Understanding the relationship between congruency modulo N, the ability to group numbers with a particular module, and the application of the if-then statement in proving congruency of two different numbers modulo N.

## Key Insights

• 🙅 Modular arithmetic involves understanding congruency between numbers modulo N and utilizing multiples.
• ❓ The proof technique discussed in the content follows an if-then statement structure.
• 👻 The clever trick of inserting a connecting piece simplifies the calculation and allows for the extraction of common factors.
• ❓ This proof technique is elegant and can be applied in various mathematical proofs.
• 🙅 Understanding the concept of congruency modulo N is crucial in modular arithmetic.
• 🧑‍🏭 The ability to manipulate equations and extract common factors is a valuable skill in mathematical proofs.
• ❓ The if-then statement structure is commonly used in mathematical reasoning.

## Transcript

what's going on this problem we're going to prove that if you have a congruent to B modulo N and C you can grew with the D module and then AC is congruent to BD module and it's kind of cool it's kind of if-then statement okay so typically in these types of problems you start by assuming this right and then you just have to show this is true so we'l... Read More

### Q: What is the main objective of the proof technique discussed in the content?

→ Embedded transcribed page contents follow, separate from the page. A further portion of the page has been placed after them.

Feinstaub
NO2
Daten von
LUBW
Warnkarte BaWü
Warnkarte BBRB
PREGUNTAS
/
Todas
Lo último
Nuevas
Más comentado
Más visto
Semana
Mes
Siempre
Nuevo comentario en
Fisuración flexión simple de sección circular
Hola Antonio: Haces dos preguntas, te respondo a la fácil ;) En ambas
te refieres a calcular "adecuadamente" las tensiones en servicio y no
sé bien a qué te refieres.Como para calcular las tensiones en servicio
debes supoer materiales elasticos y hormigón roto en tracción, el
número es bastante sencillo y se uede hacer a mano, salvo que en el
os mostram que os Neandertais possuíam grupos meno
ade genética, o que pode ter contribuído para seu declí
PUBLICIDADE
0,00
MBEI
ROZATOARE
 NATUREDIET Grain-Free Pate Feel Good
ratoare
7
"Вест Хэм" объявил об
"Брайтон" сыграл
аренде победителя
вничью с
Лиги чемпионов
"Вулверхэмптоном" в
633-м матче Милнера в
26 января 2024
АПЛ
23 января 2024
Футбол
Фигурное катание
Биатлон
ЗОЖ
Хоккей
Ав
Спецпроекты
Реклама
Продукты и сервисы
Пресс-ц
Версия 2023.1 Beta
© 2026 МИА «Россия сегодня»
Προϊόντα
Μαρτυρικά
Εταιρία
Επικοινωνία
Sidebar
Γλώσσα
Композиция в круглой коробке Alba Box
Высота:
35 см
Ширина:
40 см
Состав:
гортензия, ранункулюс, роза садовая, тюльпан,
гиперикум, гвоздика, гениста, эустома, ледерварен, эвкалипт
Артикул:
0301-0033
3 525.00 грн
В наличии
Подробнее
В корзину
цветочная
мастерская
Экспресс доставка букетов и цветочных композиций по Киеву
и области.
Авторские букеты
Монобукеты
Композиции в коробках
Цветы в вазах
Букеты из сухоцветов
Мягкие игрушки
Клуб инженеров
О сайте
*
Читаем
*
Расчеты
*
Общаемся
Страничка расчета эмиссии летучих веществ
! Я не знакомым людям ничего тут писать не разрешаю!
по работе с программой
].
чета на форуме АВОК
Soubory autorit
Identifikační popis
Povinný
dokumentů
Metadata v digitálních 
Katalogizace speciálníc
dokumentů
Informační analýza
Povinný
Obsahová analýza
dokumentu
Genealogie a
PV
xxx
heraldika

The main objective is to prove that if two conditions of congruency modulo N are true, then the congruency of two different numbers modulo N is also true.

### Q: How does the proof technique begin?

The proof begins by assuming congruency between the numbers modulo N and breaking it down into separate equations that represent the concept of congruency.

### Q: What is the purpose of inserting a connecting piece and rearranging the equation?

The purpose is to simplify the calculation by introducing the connecting piece and rearranging the equation in a way that allows for the extraction of common factors.

### Q: How is the congruency of two different numbers modulo N proven?

By applying the clever trick of inserting the connecting piece, the proof demonstrates that the resulting equation is a multiple of N, proving the congruency of the two numbers modulo N.

## Summary & Key Takeaways

• The content discusses a proof technique in modular arithmetic involving congruency and multiples.

• It explains the process of assuming congruency between two numbers modulo N, and breaking it down into multiple steps.

• The proof utilizes a clever trick of inserting a connecting piece to simplify the calculation and demonstrate congruency.